Se este standard normativo vingar teremos na Alemanha um distanciamento em relação ao modelo norte-americano e mesmo singular no domínio europeu (o Parlamento Europeu encomendou um estudo ao CEPS - Centre for European Policy Studies e College of Europe, publicado em junho desde ano, onde se rejeita a abordagem alemã e se prefere a clássica abordagem da educação para o pluralismo).
No entanto, a abordagem alemã, muito criticada antes da entrada em vigor, tem vindo a ganhar apoiantes no seu próprio país e mesmo noutros estados europeus. Martin Eifert publicou recentemente um artigo (no livro indicado acima) onde demonstra as vantagens da lei alemã e, sobretudo, o facto da sua premissa ser na verdade pouco original ou revolucionária. A lei alemã aplica a posições dominantes num mercado (as plataformas sociais) regras de auto-regulação regulada típicas do direito regulatório e do direito consumidor, e que conhecemos bem dos mercados das utilities ou dos mercados financeiros. Aliás, a lei alemã inspira-se muito no direito regulatório financeiro.

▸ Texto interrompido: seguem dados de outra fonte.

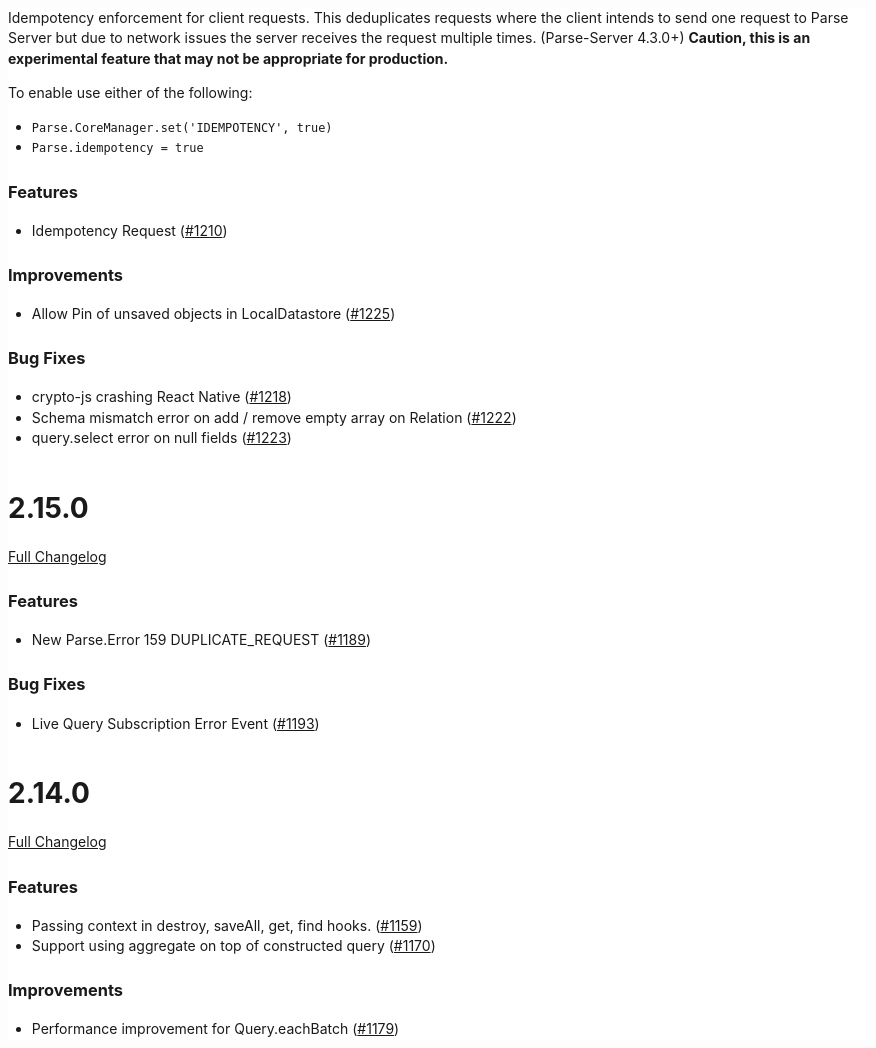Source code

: Idempotency enforcement for client requests. This deduplicates requests where the client intends to send one request to Parse Server but due to network issues the server receives the request multiple times. (Parse-Server 4.3.0+)
**Caution, this is an experimental feature that may not be appropriate for production.**

To enable use either of the following:
* `Parse.CoreManager.set('IDEMPOTENCY', true)`
* `Parse.idempotency = true`

### Features
- Idempotency Request ([#1210](https://github.com/parse-community/Parse-SDK-JS/pull/1210))

### Improvements
- Allow Pin of unsaved objects in LocalDatastore ([#1225](https://github.com/parse-community/Parse-SDK-JS/pull/1225))

### Bug Fixes
- crypto-js crashing React Native ([#1218](https://github.com/parse-community/Parse-SDK-JS/pull/1218))
- Schema mismatch error on add / remove empty array on Relation  ([#1222](https://github.com/parse-community/Parse-SDK-JS/pull/1222))
- query.select error on null fields ([#1223](https://github.com/parse-community/Parse-SDK-JS/pull/1223))

# 2.15.0
[Full Changelog](https://github.com/parse-community/Parse-SDK-JS/compare/2.14.0...2.15.0)

### Features
- New Parse.Error 159 DUPLICATE_REQUEST ([#1189](https://github.com/parse-community/Parse-SDK-JS/pull/1189))

### Bug Fixes
- Live Query Subscription Error Event ([#1193](https://github.com/parse-community/Parse-SDK-JS/pull/1193))

# 2.14.0
[Full Changelog](https://github.com/parse-community/Parse-SDK-JS/compare/2.13.0...2.14.0)

### Features
- Passing context in destroy, saveAll, get, find hooks. ([#1159](https://github.com/parse-community/Parse-SDK-JS/pull/1159))
- Support using aggregate on top of constructed query ([#1170](https://github.com/parse-community/Parse-SDK-JS/pull/1170))

### Improvements
- Performance improvement for Query.eachBatch ([#1179](https://github.com/parse-community/Parse-SDK-JS/pull/1179))
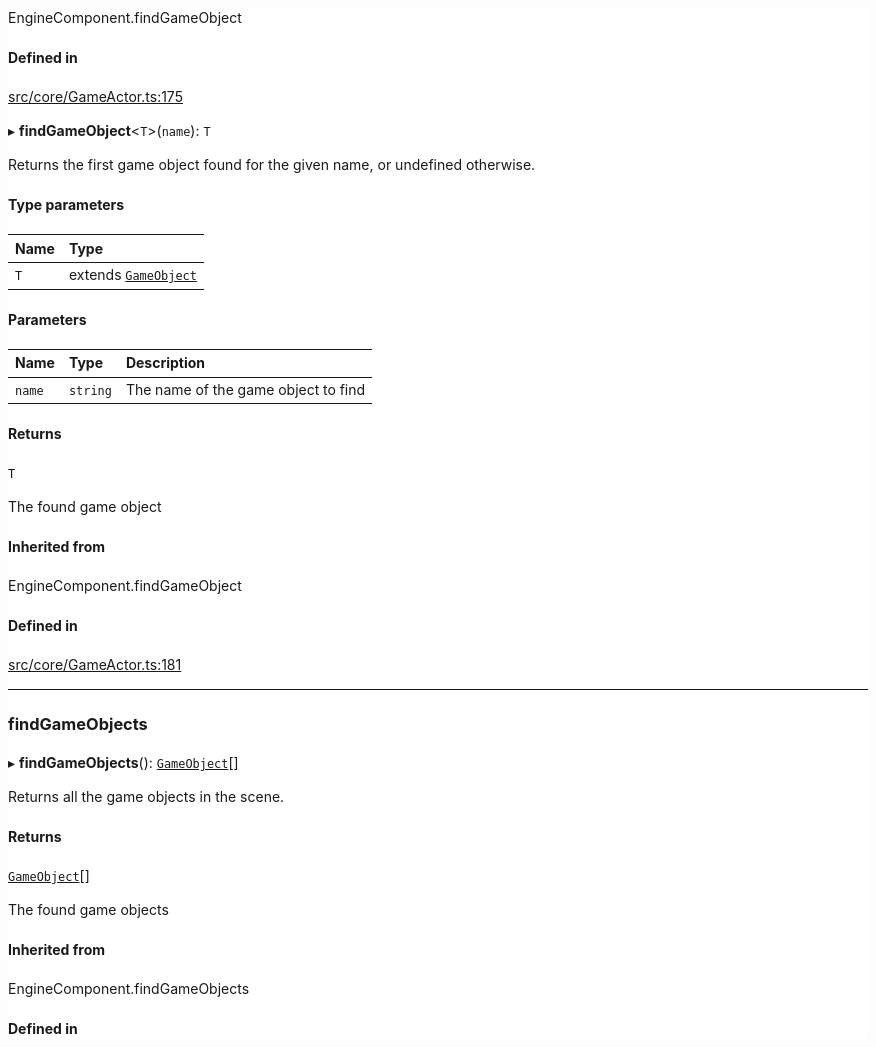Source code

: EngineComponent.findGameObject

#### Defined in

[src/core/GameActor.ts:175](https://github.com/angry-pixel-studio/angry-pixel-engine/blob/93d7d6a/src/core/GameActor.ts#L175)

▸ **findGameObject**<`T`\>(`name`): `T`

Returns the first game object found for the given name, or undefined otherwise.

#### Type parameters

| Name | Type |
| :------ | :------ |
| `T` | extends [`GameObject`](GameObject.md) |

#### Parameters

| Name | Type | Description |
| :------ | :------ | :------ |
| `name` | `string` | The name of the game object to find |

#### Returns

`T`

The found game object

#### Inherited from

EngineComponent.findGameObject

#### Defined in

[src/core/GameActor.ts:181](https://github.com/angry-pixel-studio/angry-pixel-engine/blob/93d7d6a/src/core/GameActor.ts#L181)

___

### findGameObjects

▸ **findGameObjects**(): [`GameObject`](GameObject.md)[]

Returns all the game objects in the scene.

#### Returns

[`GameObject`](GameObject.md)[]

The found game objects

#### Inherited from

EngineComponent.findGameObjects

#### Defined in
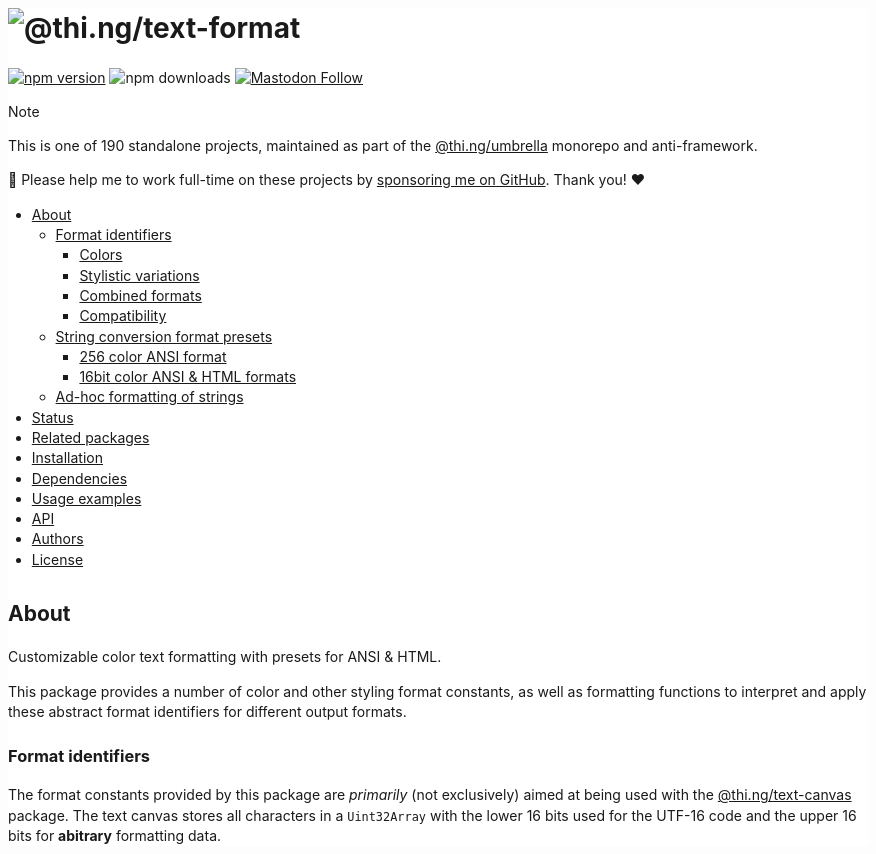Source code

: 

# ![@thi.ng/text-format](https://media.thi.ng/umbrella/banners-20230807/thing-text-format.svg?c90d9fe3)

[![npm version](https://img.shields.io/npm/v/@thi.ng/text-format.svg)](https://www.npmjs.com/package/@thi.ng/text-format)
![npm downloads](https://img.shields.io/npm/dm/@thi.ng/text-format.svg)
[![Mastodon Follow](https://img.shields.io/mastodon/follow/109331703950160316?domain=https%3A%2F%2Fmastodon.thi.ng&style=social)](https://mastodon.thi.ng/@toxi)

> [!NOTE]
> This is one of 190 standalone projects, maintained as part
> of the [@thi.ng/umbrella](https://github.com/thi-ng/umbrella/) monorepo
> and anti-framework.
>
> 🚀 Please help me to work full-time on these projects by [sponsoring me on
> GitHub](https://github.com/sponsors/postspectacular). Thank you! ❤️

- [About](#about)
  - [Format identifiers](#format-identifiers)
    - [Colors](#colors)
    - [Stylistic variations](#stylistic-variations)
    - [Combined formats](#combined-formats)
    - [Compatibility](#compatibility)
  - [String conversion format presets](#string-conversion-format-presets)
    - [256 color ANSI format](#256-color-ansi-format)
    - [16bit color ANSI & HTML formats](#16bit-color-ansi--html-formats)
  - [Ad-hoc formatting of strings](#ad-hoc-formatting-of-strings)
- [Status](#status)
- [Related packages](#related-packages)
- [Installation](#installation)
- [Dependencies](#dependencies)
- [Usage examples](#usage-examples)
- [API](#api)
- [Authors](#authors)
- [License](#license)

## About

Customizable color text formatting with presets for ANSI & HTML.

This package provides a number of color and other styling format constants, as
well as formatting functions to interpret and apply these abstract format
identifiers for different output formats.

### Format identifiers

The format constants provided by this package are _primarily_ (not exclusively)
aimed at being used with the
[@thi.ng/text-canvas](https://github.com/thi-ng/umbrella/tree/develop/packages/text-canvas)
package. The text canvas stores all characters in a `Uint32Array` with the lower
16 bits used for the UTF-16 code and the upper 16 bits for **abitrary**
formatting data.
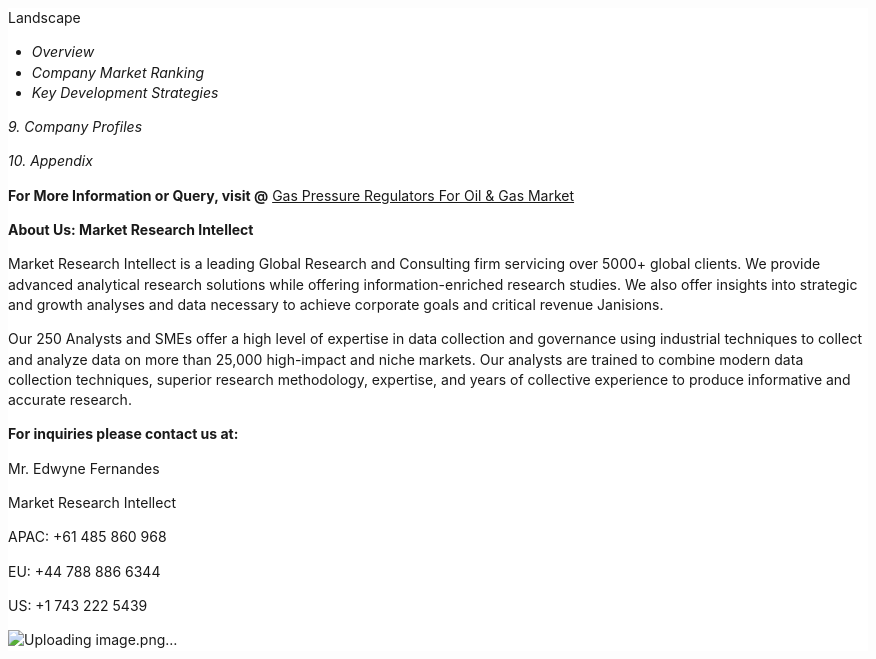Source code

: Landscape</span></em></p><ul><li><em><span class="">Overview</span></em></li><li><em><span class="">Company Market Ranking</span></em></li><li><em><span class="">Key Development Strategies</span></em></li></ul><p><em><span class="font-[700]">9. Company Profiles</span></em></p><p><em><span class="font-[700]">10. Appendix</span></em></p><p><span class="font-[700]"><strong>For More Information or Query, visit&nbsp;@</strong>&nbsp;</span><span class="font-[700]"><a href="https://www.marketresearchintellect.com/product/gas-pressure-regulators-for-oil-gas-market/?utm_source=Linkedin&utm_medium=858" target="_blank" data-tracking-control-name="article-ssr-frontend-pulse_little-text-block" data-tracking-will-navigate="" data-test-link="">Gas Pressure Regulators For Oil & Gas Market</a></span></p><p><strong><span class="font-[700]">About Us: Market Research Intellect</span></strong></p><p><span class="">Market Research Intellect is a leading Global Research and Consulting firm servicing over 5000+ global clients. We provide advanced analytical research solutions while offering information-enriched research studies.&nbsp;</span>We also offer insights into strategic and growth analyses and data necessary to achieve corporate goals and critical revenue Janisions.</p><p><span class="">Our 250 Analysts and SMEs offer a high level of expertise in data collection and governance using industrial techniques to collect and analyze data on more than 25,000 high-impact and niche markets. Our analysts are trained to combine modern data collection techniques, superior research methodology, expertise, and years of collective experience to produce informative and accurate research.</span></p><p><strong>For inquiries please contact us at:</strong></p><p>Mr. Edwyne Fernandes</p><p>Market Research Intellect</p><p>APAC: +61 485 860 968</p><p>EU: +44 788 886 6344</p><p>US: +1 743 222 5439</p>
![Uploading image.png…]()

Eu acrescentaria ainda que a internet e sobretudo a internet dos conteúdos coloca-se num local jurídico semelhante aquele que é tratado no direito da União Europeia como um serviço económico de interesse geral, onde se vê com naturalidade a exigência de controlos regulatórios, ainda que mínimos e assentes na sedimentação bastante sólida do direito penal. Sobretudo com melhorias, como a atribuição do direito de reposição a titulares da liberdade de expressão que tenham visto conteúdos suprimidos erradamente, a lei alemã parece oferecer um paliativo para a total incapacidade do direito atual em evitar os danos provocados pela desinformação, pelas notícias falsas. Danos esses que na internet atingem uma intensidade que nunca antes fora conhecida.
A lei alemã, ao permitir e até convidar à utilização de uma auto-regulação das plataformas, associações de plataformas, entidades da sociedade civil. Ao instá-las, em conjunto com um regulador público, a decidirem sobre o que é desinformação ou não, o que é fake news ou não e, portanto, o que viola ou não outros interesses em presença, passíveis de configurarem crime, está a colocar a intervenção jurídica no seu local certo: a busca de elementos de contexto, a busca de parâmetros específicos para a internet, capazes de fundamentar uma decisão de identificação e exclusão de fake news, de desinformação. Há na lei alemã ecos da "contextual integrity" de Helen Nissenbaum, que do campo da privacidade, pode aqui chegar a um outro campo muito frutífero para o desenvolvimento de regras jurídicas regulatórias.
Se o modelo vingar e contagiar a Europa, tal como a lei alemã de proteção de dados fez, lá dos seus primórdios de 1977 (onde por exemplo previu e antecipou o Encarregado de Proteção de Dados, que viria a ser obrigatório em toda a Europa em 2018), então, para além da privacidade, a Europa passará a contar com outra linha de ruptura face ao modelo norte-americano: o combate contra a desinformação. Mesmo que seja preciso esperar 40 anos.